Un filet de bave coula au coin des lèvres, la tête bascula sur le côté, l'ambassadeur retournerait au Kremlin les pieds devant. Emily pesta. Elle s'empressa de retourner les tiroirs du bureau, à la recherche d'informations, tout en réfléchissant à l'ultime aveu dont elle venait d'être témoin. Elle n'en retenait que deux mots cruciaux : « complexe divin ». Elle avait entendu parler de ce genre d'endroit, et de ce qu'il s'y passait d'étrange – l'ambiance religieuse, presque sectaire. Une autre branche du même monstre – une autre tête de l'Hydre qui phagocytait les sociétés du monde entier, en silence.
Seulement, ces lieux étaient réputés imprenables, défendus par une technologie dont on imaginait à peine la portée. Si Méphisto comptait attaquer de front les murs du complexe, il trouverait un adversaire à sa hauteur – son créateur devait bien avoir quelques idées pour le neutraliser. « Combattre le mal par la mal ». Voilà les mots approximatifs du diplomate. Cela ne rassurait pas l'espionne. Elle priait pour qu'ils n'envoient pas une autre de leurs abominations ; une seule suffisait amplement.

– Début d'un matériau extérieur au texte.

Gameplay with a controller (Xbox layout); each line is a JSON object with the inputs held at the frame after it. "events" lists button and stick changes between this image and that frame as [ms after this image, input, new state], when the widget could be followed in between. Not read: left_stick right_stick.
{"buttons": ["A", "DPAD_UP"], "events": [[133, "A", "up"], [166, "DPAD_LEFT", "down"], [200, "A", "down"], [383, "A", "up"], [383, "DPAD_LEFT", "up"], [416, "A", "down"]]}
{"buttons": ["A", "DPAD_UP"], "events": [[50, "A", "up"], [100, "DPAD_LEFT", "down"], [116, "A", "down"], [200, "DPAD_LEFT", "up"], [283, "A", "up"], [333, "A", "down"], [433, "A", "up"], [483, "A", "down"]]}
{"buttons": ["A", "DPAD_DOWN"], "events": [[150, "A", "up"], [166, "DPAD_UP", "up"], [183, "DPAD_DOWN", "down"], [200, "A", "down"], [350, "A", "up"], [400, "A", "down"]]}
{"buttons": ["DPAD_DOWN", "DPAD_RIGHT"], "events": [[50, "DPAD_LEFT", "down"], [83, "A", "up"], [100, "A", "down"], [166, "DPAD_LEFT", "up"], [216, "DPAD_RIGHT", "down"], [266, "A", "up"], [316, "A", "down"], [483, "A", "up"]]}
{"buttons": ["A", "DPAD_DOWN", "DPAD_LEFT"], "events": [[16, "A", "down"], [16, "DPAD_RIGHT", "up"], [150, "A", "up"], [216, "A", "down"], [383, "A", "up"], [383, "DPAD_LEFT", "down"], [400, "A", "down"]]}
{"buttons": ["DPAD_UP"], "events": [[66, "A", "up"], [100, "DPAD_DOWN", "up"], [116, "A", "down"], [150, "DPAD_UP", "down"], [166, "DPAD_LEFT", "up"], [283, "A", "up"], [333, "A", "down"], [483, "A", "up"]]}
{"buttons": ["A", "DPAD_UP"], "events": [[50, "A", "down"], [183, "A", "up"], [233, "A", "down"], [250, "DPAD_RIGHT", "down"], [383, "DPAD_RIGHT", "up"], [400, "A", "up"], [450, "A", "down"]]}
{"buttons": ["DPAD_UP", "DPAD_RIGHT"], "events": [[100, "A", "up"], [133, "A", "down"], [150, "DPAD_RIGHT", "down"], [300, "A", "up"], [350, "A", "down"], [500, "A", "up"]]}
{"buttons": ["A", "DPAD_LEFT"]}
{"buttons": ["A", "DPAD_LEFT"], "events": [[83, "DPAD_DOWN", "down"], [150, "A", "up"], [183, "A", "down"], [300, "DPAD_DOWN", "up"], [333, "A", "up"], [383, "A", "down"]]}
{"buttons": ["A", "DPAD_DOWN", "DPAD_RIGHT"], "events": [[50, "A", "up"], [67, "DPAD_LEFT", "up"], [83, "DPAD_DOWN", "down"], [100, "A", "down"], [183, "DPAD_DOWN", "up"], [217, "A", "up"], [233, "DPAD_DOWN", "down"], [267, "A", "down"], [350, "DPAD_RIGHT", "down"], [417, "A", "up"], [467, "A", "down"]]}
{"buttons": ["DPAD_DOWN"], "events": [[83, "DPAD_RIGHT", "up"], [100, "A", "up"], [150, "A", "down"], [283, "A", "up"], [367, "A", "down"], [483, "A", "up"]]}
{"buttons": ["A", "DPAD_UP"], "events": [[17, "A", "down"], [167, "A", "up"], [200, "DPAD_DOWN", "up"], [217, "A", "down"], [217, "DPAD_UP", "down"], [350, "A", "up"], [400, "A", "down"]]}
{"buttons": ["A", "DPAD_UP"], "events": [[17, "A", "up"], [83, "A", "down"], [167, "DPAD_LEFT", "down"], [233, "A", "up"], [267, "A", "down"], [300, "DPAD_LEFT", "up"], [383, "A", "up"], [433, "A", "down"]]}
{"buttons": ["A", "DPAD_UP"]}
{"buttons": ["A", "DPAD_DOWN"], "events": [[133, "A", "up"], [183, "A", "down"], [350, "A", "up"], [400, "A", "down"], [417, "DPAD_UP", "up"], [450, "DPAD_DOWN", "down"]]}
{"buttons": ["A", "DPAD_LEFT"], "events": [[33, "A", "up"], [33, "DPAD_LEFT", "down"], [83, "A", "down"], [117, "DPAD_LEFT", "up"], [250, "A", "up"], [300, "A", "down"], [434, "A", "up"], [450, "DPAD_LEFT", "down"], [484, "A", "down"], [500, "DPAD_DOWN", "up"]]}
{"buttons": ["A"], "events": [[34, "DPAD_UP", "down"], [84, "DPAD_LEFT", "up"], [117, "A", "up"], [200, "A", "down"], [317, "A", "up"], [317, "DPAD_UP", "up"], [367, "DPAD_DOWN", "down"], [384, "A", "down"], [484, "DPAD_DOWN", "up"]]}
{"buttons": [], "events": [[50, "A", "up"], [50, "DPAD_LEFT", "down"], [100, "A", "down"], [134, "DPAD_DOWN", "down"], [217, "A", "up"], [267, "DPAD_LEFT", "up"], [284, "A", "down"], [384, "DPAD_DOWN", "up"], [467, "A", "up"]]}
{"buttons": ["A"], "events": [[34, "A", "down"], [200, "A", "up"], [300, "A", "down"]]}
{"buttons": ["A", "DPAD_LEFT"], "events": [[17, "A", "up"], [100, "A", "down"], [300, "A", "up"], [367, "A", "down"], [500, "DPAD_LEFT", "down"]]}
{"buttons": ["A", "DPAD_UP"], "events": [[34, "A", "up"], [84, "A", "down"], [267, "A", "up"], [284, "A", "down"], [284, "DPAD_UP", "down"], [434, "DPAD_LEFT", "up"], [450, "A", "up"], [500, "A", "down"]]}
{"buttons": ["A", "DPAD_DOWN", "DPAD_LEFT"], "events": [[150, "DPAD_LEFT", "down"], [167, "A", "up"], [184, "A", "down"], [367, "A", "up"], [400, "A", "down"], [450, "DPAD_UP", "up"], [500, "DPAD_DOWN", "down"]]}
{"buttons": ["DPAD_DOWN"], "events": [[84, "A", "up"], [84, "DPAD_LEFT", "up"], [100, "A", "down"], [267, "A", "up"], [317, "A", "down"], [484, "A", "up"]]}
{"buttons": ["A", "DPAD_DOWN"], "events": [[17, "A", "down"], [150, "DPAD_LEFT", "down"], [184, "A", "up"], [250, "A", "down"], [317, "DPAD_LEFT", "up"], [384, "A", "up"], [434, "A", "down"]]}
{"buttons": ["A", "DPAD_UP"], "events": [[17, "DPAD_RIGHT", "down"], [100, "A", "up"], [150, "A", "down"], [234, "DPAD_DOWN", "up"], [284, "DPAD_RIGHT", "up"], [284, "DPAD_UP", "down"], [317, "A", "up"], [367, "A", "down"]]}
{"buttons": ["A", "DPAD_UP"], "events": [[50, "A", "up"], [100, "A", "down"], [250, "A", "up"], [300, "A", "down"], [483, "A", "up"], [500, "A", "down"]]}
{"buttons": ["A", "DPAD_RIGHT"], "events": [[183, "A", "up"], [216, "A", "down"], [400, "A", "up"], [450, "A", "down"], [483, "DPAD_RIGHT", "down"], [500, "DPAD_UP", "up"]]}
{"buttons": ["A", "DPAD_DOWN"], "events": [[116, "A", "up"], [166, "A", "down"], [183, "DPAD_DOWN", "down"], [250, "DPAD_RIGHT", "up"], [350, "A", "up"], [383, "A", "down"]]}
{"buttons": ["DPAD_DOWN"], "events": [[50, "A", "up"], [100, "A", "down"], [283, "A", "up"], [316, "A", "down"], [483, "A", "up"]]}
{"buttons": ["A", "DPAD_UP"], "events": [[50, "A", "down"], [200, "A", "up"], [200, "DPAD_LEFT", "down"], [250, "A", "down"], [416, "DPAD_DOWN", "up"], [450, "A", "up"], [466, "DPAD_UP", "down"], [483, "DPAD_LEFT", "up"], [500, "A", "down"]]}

Un coup de bottine rageur dans le bureau en acacia fit sauter une petite trappe, à côté du téléphone. Dissimulée à merveille, il aurait été impossible de la découvrir si le meuble n'avait pas été fragilisé par l'affrontement récent. A l'intérieur, rien, hormis une carte à puce frappée d'un symbole : un Pi grec, stylisé, enfermé dans un cercle. Dans un coin, en plus petit, les ailes repliées, traversées par une épée ensanglantée, reliaient l'objet au complexe divin. Emily s'empressa de le ranger dans sa poche, espérant tenir ainsi le moyen non seulement de retrouver Seth, mais aussi de l'atteindre dans la forteresse où on le détenait.
A l'extérieur, le hurlement strident des sirènes signalaient l'arrivée de la police. L'agent Novak jeta un rapide regard autour d'elle ; partout des cadavres, et impossible de nettoyer ce carnage en si peu de temps. Me voilà déguisée en bonne et je ne peux pas faire le ménage, la belle affaire ! Bien qu'elle ne soit pas responsable du massacre, l'espionne se doutait que la situation risquait de contrarier ses supérieurs. Mieux valait apposer le sceau du secret sur un incident d'une telle ampleur – ou tout du moins rendre l'enquête difficile, pour embourber les gouvernements et la justice dans des procédures et des analyses interminables, jusqu'à ce que le dossier se tasse. Emily fit donc un détour par la cuisine avant de quitter les lieux, et aspergea consciencieusement plusieurs pièces – dont le bureau de l'ambassadeur – avec de l'allume-feu. Elle craqua ensuite une allumette et s'enfuit en escaladant un muret mal protégé, au fond du parc privé.
Lorsque les forces de l'ordre eurent finies de visiter l'étrange exposition des calcinés, dans le jardin, elles découvrirent un manoir en proie aux flammes. Une épaisse fumée noire recouvrit bientôt le quartier, laissant ainsi à Emily Novak le temps de s'éclipser.
Inquiète au possible, elle songeait à Seth, prisonnier d'un complexe divin. Elle devait impérativement le sortir de ce lieu redoutable, vaste mystification des croyances et de la foi.